**PROVIDED DATA**
--*--

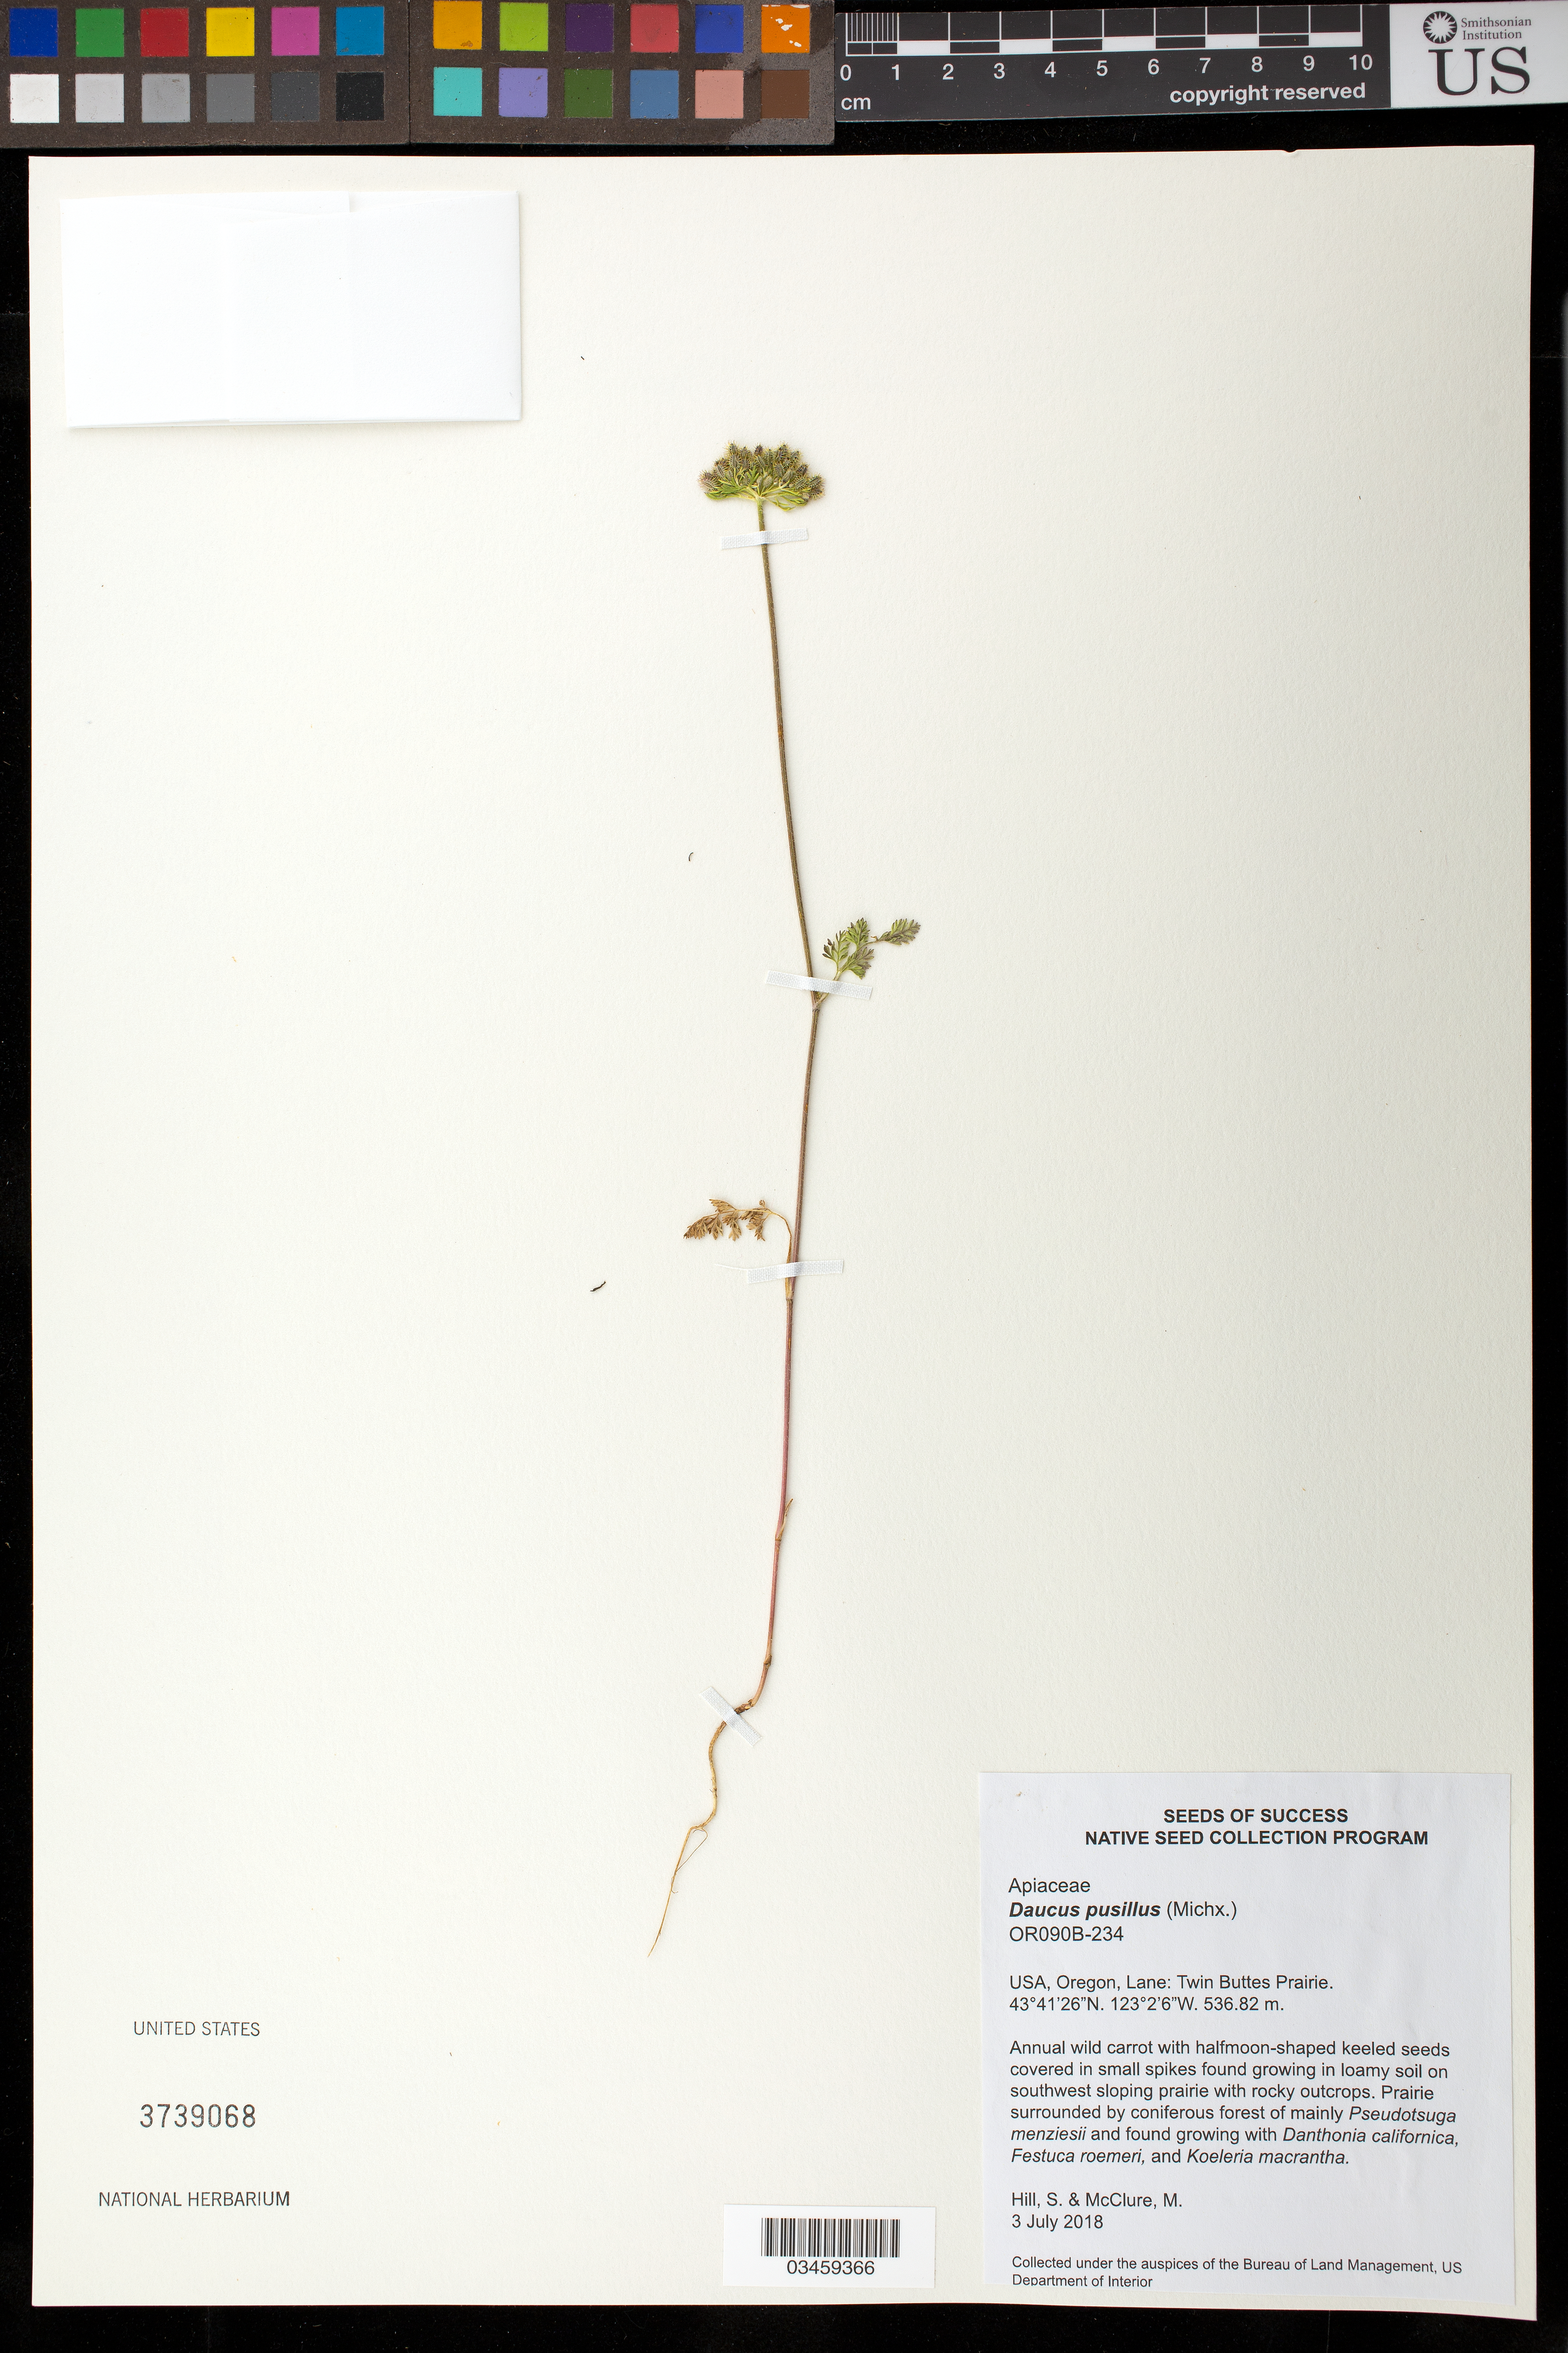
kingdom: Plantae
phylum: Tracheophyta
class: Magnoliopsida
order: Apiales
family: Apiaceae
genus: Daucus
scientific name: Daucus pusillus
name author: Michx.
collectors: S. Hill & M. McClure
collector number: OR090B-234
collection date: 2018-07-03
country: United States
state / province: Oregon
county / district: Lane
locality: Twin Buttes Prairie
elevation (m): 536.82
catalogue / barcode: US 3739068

--*--

**GIVEN INSTRUCTION**
Write out every line of the records above word for word, leaving out the pictures.

**EXERCISE OUTPUT**
kingdom: Plantae
phylum: Tracheophyta
class: Magnoliopsida
order: Apiales
family: Apiaceae
genus: Daucus
scientific name: Daucus pusillus
name author: Michx.
collectors: S. Hill & M. McClure
collector number: OR090B-234
collection date: 2018-07-03
country: United States
state / province: Oregon
county / district: Lane
locality: Twin Buttes Prairie
elevation (m): 536.82
catalogue / barcode: US 3739068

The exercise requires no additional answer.